TASK DETAILS> Return every line below that contains the word "Marsoif". Case matters.

ENTRIES SUPPLIED>
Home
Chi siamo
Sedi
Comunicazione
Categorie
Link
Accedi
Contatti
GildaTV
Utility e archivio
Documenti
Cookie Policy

* * *

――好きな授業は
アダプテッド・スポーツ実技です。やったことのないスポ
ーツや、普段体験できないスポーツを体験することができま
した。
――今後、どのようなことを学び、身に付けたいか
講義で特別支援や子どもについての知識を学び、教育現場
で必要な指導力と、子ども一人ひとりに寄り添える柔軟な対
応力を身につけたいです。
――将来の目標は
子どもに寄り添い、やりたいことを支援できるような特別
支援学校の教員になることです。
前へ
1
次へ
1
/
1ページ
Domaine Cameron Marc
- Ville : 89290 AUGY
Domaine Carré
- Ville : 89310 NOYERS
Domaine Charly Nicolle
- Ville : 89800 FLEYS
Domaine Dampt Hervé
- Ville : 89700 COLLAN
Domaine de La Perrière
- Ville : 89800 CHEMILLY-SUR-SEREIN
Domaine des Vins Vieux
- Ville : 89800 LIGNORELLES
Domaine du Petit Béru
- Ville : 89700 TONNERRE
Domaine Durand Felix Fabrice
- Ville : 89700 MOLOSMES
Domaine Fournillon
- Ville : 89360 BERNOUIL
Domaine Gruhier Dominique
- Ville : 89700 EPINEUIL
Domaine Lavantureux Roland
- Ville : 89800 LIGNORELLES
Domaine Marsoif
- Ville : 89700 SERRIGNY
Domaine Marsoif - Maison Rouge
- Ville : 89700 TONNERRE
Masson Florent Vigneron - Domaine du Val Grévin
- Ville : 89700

OUTPUT FOR THIS EXERCISE>
Domaine Marsoif
Domaine Marsoif - Maison Rouge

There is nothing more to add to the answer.